Ranger Registry: Models, Builds & Photos

Ranger Boats started in 1968 when Forrest and Nina Wood built their first six bass boats in Flippin, Arkansas, and the company has run fiberglass hulls out of that same town ever since. Ranger is widely credited with turning the bass boat from a modified johnboat into a purpose-built tournament rig, pushing features like foam flotation and aerated livewells into the mainstream. The brand survived a factory fire in 1971, passed through several corporate owners, and has been part of Bass Pro Shops' boat group (alongside Triton and Stratos) since late 2014. Production continues today in both fiberglass and aluminum lines.

Pick your model

Flippin, Arkansas, 1968

Forrest L. Wood was a fishing guide on the White River when he and his wife Nina built the first six Ranger boats in 1968. Demand from the young tournament bass scene grew fast, and Ranger became closely tied to competitive fishing early on, supplying tow and tournament boats for major bass circuits for decades. On May 4, 1971, a fire leveled the Flippin factory. Wood crawled back into the burning office for the order book, took dealer prepayments to fund the rebuild, and had a new plant running in about 40 days. That rebuilt plant anchored the company from then on. Forrest Wood stayed the public face of the brand long after selling it, and the FLW Tour carried his initials.

What set the hulls apart

Ranger built its reputation on construction details owners could point to: pumped-in foam flotation designed to keep a swamped hull level at the surface, heavy hand-laid fiberglass, upholstered interiors, and integrated aerated livewells, a system Ranger developed in 1974 when many rivals still treated livewells as add-ons. That flotation standard became a selling point the whole industry eventually followed.

Ownership changes

Wood sold the company to the Thompson Co. of Dallas in 1987, and Genmar Holdings bought it in 1991. After Genmar's 2009 bankruptcy, Platinum Equity picked up Ranger in January 2010 and ran it under Fishing Holdings LLC alongside Triton and Stratos. Bass Pro Shops bought that group in December 2014, and Ranger remains in production under Bass Pro's White River Marine Group. The marque is not defunct. An aluminum line, launched in 2013, runs alongside the fiberglass boats.

Model lines worth knowing

  • Early boats (pre-2002 catch-all): everything from the original 1968 boats through the TR models of 1972, the letter-series 150A and 170A of 1974 and 175A of 1975, and the Comanche models that appeared in the 1980s. These carry the hand-laid glass and foam-flotation construction the brand was built on, and many are still on the water.
  • 175C (circa 2000): an outboard model from Ranger's Sportfisherman series, listed for the 2000-2001 model years with a 150 horsepower rating. Despite the letter suffix, it is not one of the 1970s letter-series boats.
  • 175VX (2004-2007): a 17-foot fiberglass bass boat, the higher-trim companion to the 175VS, and a popular size for anglers who wanted tournament construction without a 20-foot hull.
  • 185VX (2003-2005): an 18-foot hull in the same family; the Tour Edition trim package is documented for 2005, sold as the 185VX Comanche Tour Edition.
  • 168 Phantom (2004 on): a 16-foot, 9-inch saltwater flats skiff rated for a 60 horsepower maximum, built wood-free with fiberglass stringers and level flotation, and shallow enough to float two anglers in under a foot of water. Verify year and rating against the HIN and capacity plate.

Asked all the time

When did Ranger start building boats?

Ranger Boats was founded in 1968 by Forrest and Nina Wood in Flippin, Arkansas. The first six boats were built that year, and fiberglass production has stayed in Flippin ever since.

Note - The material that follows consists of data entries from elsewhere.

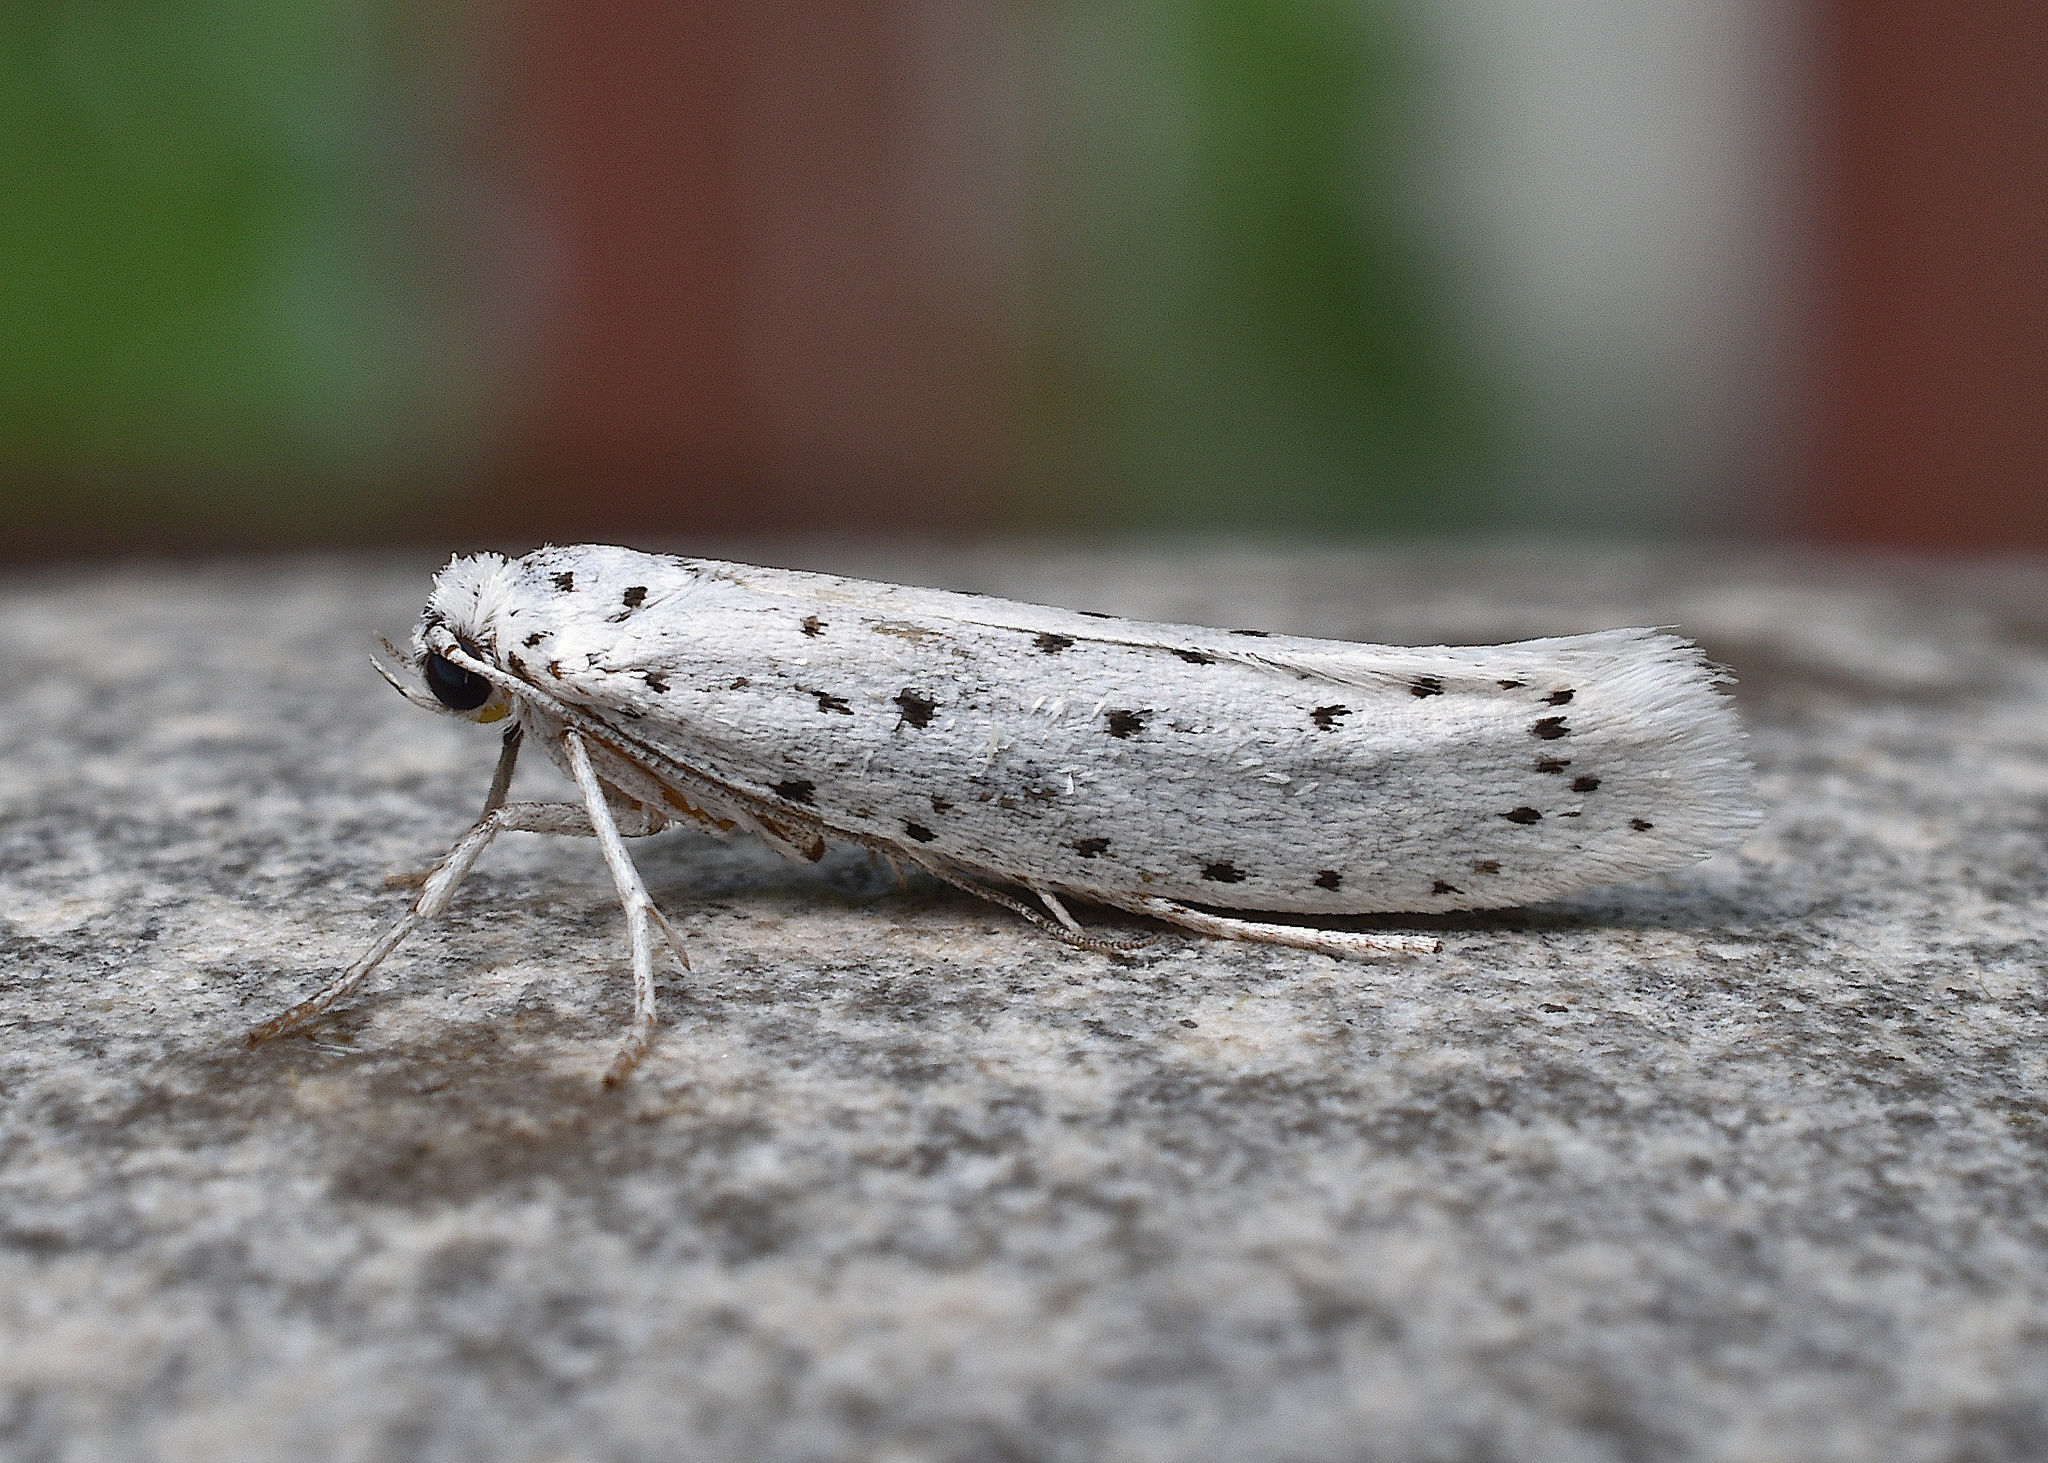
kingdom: Animalia
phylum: Arthropoda
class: Insecta
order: Lepidoptera
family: Yponomeutidae
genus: Yponomeuta
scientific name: Yponomeuta cagnagellus
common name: Spindle ermine
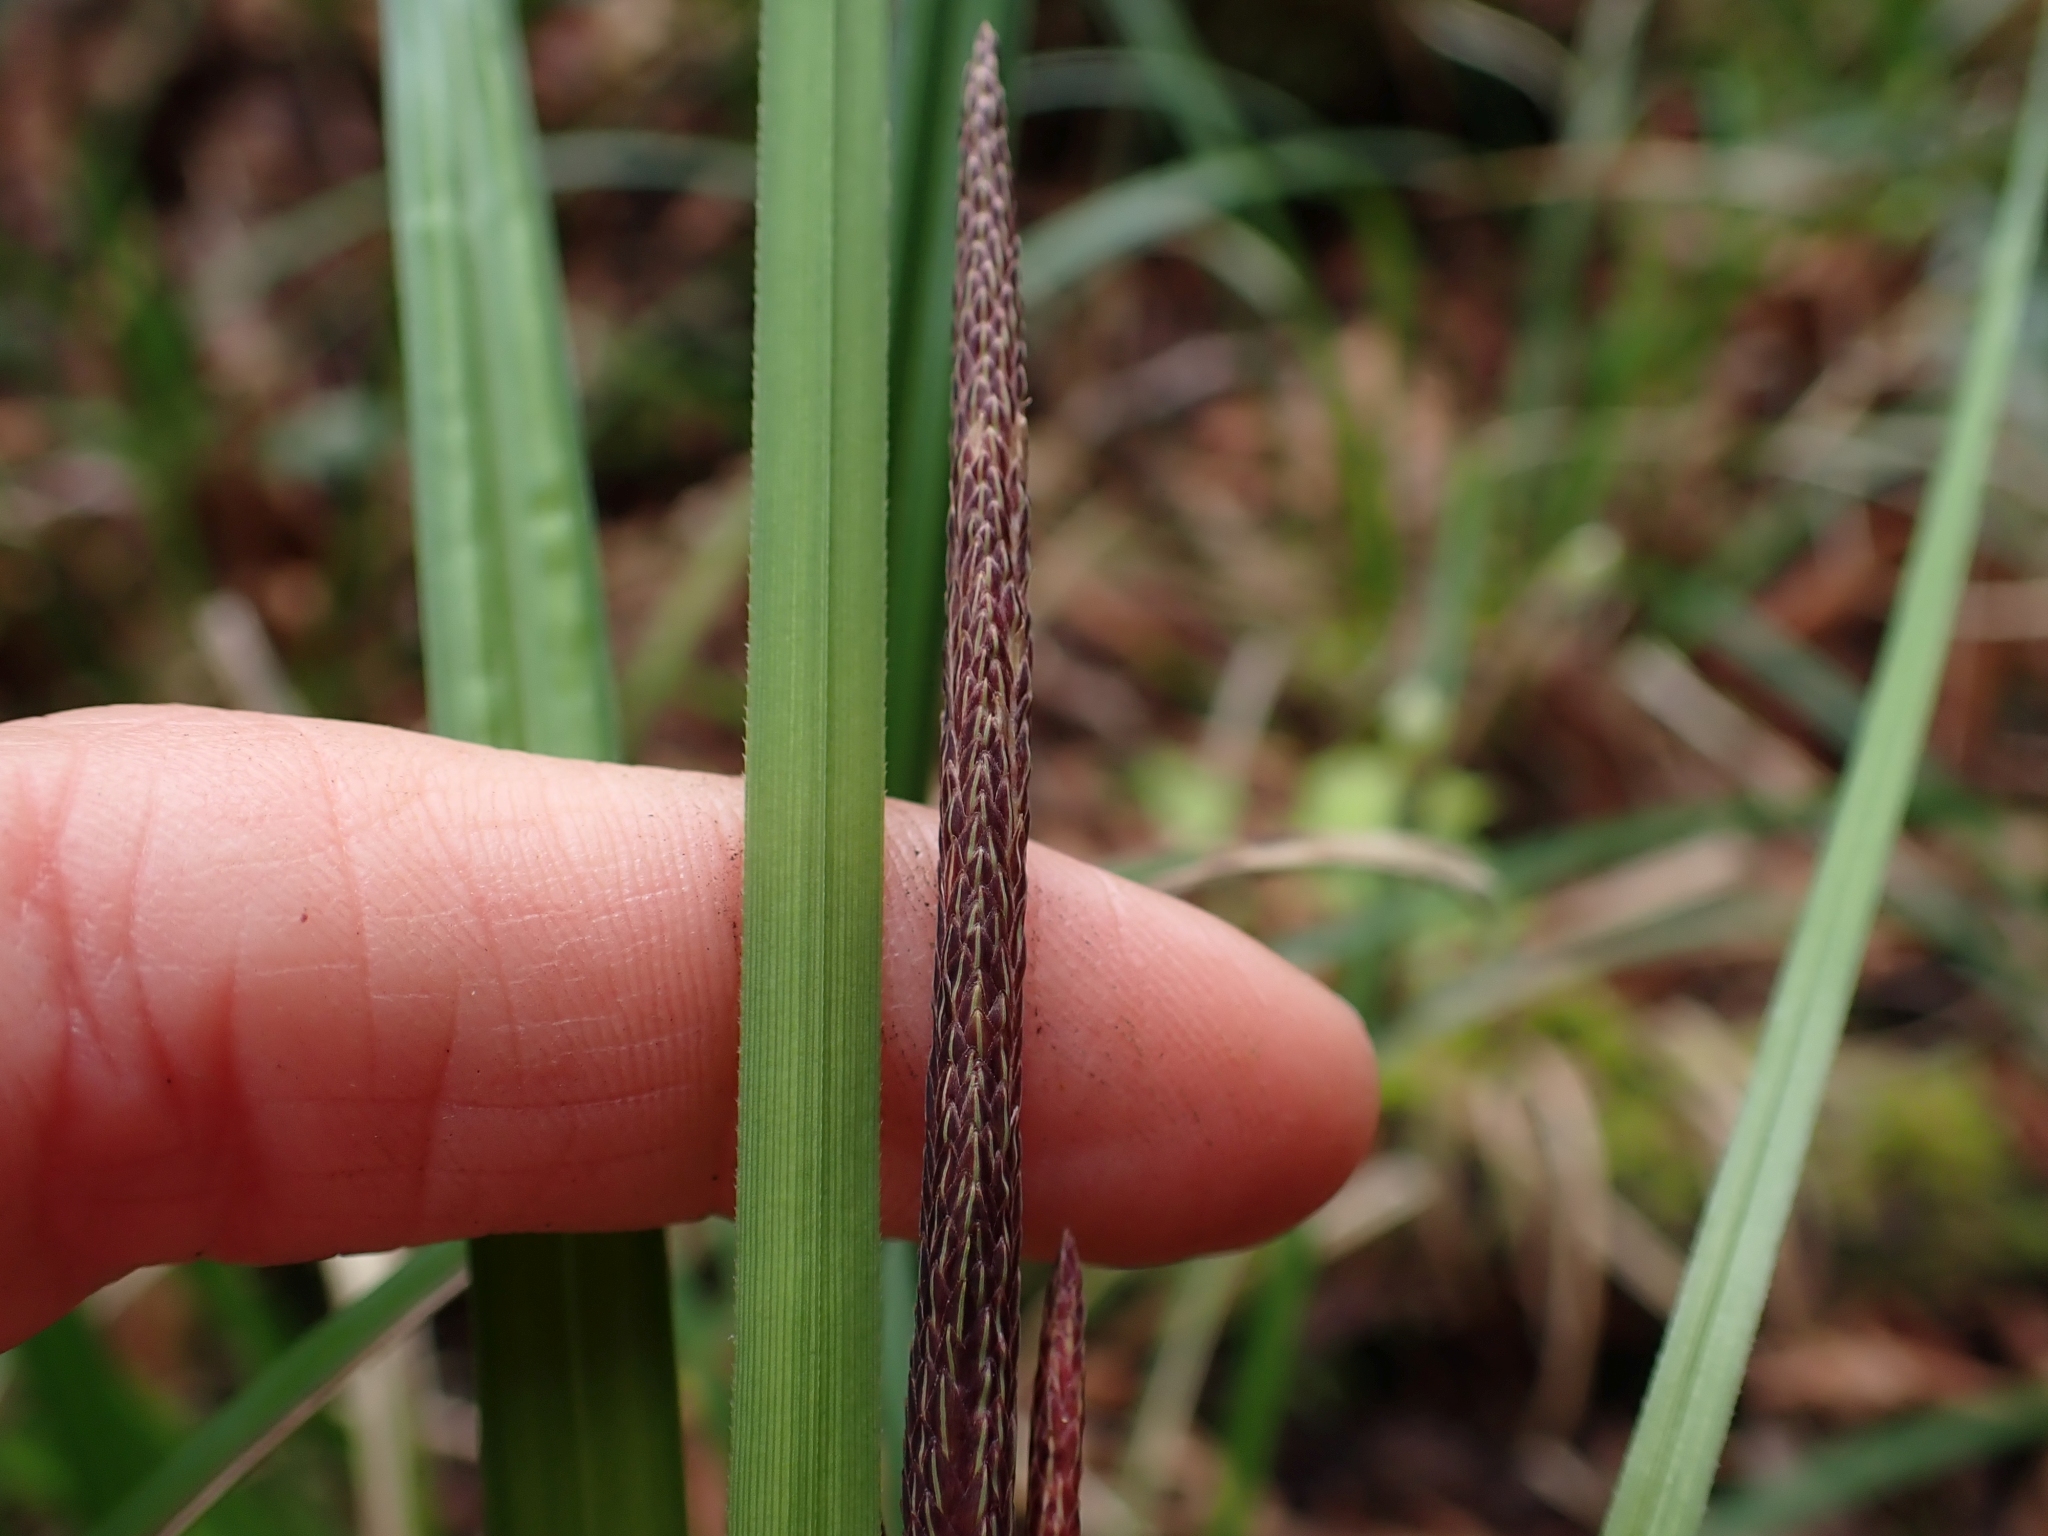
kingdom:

Is Ranger still in business?

Yes. Ranger is not defunct. After runs under the Thompson Co., Genmar, and Fishing Holdings, Ranger has been owned by Bass Pro Shops since December 2014 and builds current fiberglass and aluminum models under the White River Marine Group.

What separates the eras of Ranger boats?

Roughly: the Wood-era boats from 1968 to the 1987 sale, covering the TR and letter-series models of the 1970s and the first Comanche models of the 1980s; the Genmar years from 1991 through the 2009 bankruptcy, when the VS and VX 17- and 18-footers ran; Fishing Holdings ownership from 2010, which launched the aluminum line in 2013; and the Bass Pro era from December 2014 on. A 1971 factory fire marks the break between the very first boats and the rebuilt plant's production.

How do I identify the year and model of an older Ranger?

Use the hull identification number (HIN) on the starboard side of the transom; boats built from November 1972 on are required to have one. Hulls from November 1972 through July 1984 show the model year as an M followed by two digits at the end of the HIN, and boats from August 1984 on carry the model year in the last two characters. The capacity plate confirms rated horsepower and load. Pre-1972 Rangers may lack a HIN and need title paperwork or factory records to date.

Are parts still available for older Ranger boats?

Ranger's continuous production and stable Flippin factory mean parts support is better than for most orphan boat brands. Common wear items (livewell pumps, latches, hatches, trailer components) are standard marine hardware, and Ranger dealers can still source many brand-specific pieces. Era-correct upholstery and decals for 1970s-1980s boats usually come from the restoration aftermarket.